Maci pinned the ham-fist beneath the empty sleeve. The hips were handsome, she could not help but think so, though she felt hot and embarrassed looking at them. She took them down and put them under the bed, then just as quickly returned them to the wall. She could be a little wanton, here in the privacy of her room on the edge of the world. She sat at her desk and wrote to her brother.
Miss Suter is big as a house (not big as a Boston house, but mind you they build small in these parts) and I cannot think she carries anything but a big baby boy, though she insists it is a female principle swelling in her womb. She requires my help to get up and down the stairs. Some days she is too exhausted by her condition to do anything but lie abed and read novels. Papa spends all his days and most of his nights in the shed. It would be a disaster, he says, if the Infant were not ready when the spirit is born. You may be wondering what sort of doctor will be in at the birth. I wondered that too, until Miss Suter explained to me that good Ben Franklin (the Commissioner of Electritizers, you know) will be there. Of course!
“How I hate to see the summer wane,” said Miss Suter, as Maci escorted her down a narrow dirt road, lined on either side with chokecherry and beach roses. It was September. There were still blossoms on the rosebushes, but they were limp now and wilted.

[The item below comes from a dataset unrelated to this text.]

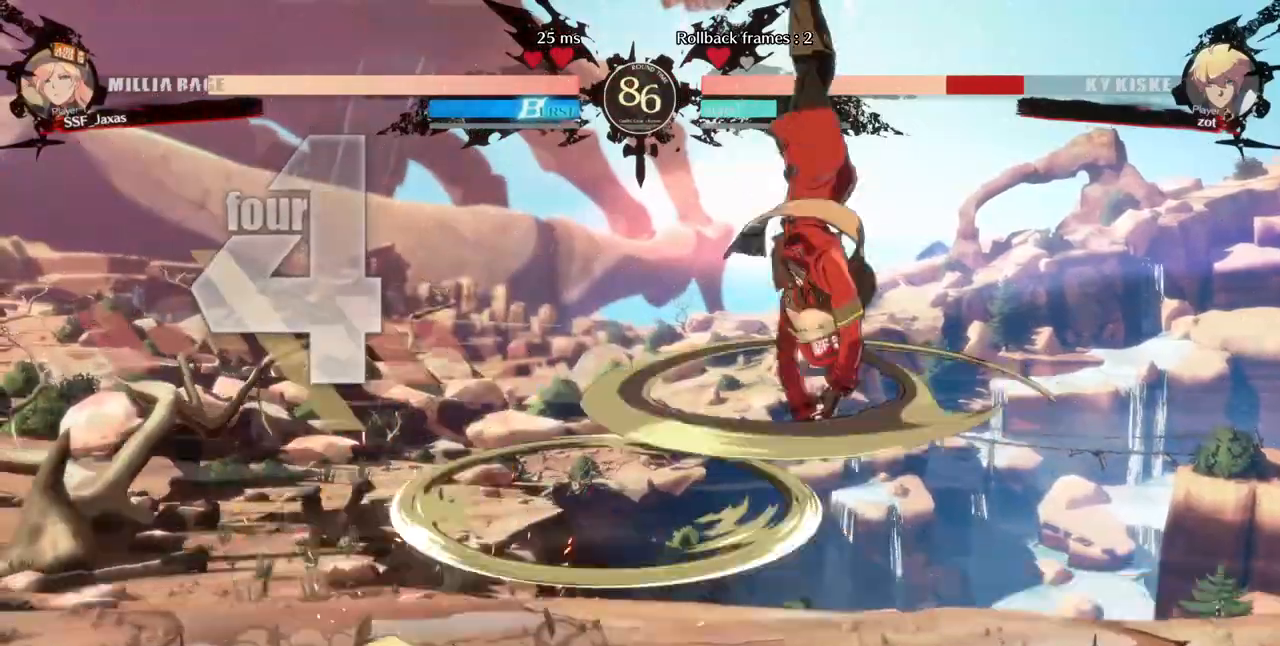
{"dt_ms": 520, "buttons": [], "events": []}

Though it was a warm day, Miss Suter shivered incessantly. She stopped to admire a great congregation of ladybugs swarming over the green leaves. Miss Suter put her hand among them and laughed delightedly when they crawled on her.
“Aren’t they lovely?” she asked.
“Poppy always said a girl ought not to play with creeping things.”
“But they’re delightful. They were the friends of my youth. I would lie in my mother’s garden and they would come to me. Sometimes they quite covered me up. If I listened close, I could hear them speaking, telling me what wonderful things were coming. My spirit guide also cares for them. She’s a young Indian girl—you put me in mind of her, though of course she is woodcrafty and you are not. I think you hold your head as she does. It is very regal.”
Maci had no reply. She often lacked for things to say, on these walks, but Miss Suter did not seem offended by her silence. Indeed, Maci wondered if Miss Suter even noticed her silence. Miss Suter was full of words—they were always leaking from her—and she took every opportunity to instruct Maci in spiritual matters. “This association,” she proclaimed down on the beach, poking delicately at the cast-off shell of a horseshoe crab, “this association, the Great Association of Beneficents, will greatly, wisely, and seasonably instruct and bless the diseased, the suffering, and the wretched of the earth.”
“Tell me,” Maci said, “will they instruct suffrage for women?” Voting was something that Maci wanted very much to do. When she was small she’d imagined that voting was equivalent with wish-getting—she thought a person could go out and vote themselves a fresh peach pie or a new bonnet. It still seemed to her like a great, vast power, an opportunity to execute startling transformations. “How we will change this country,” she’d say to scoffing Rob, “when our hand is on the tiller.” Before he went insane, woman suffrage had been one of her father’s devotions.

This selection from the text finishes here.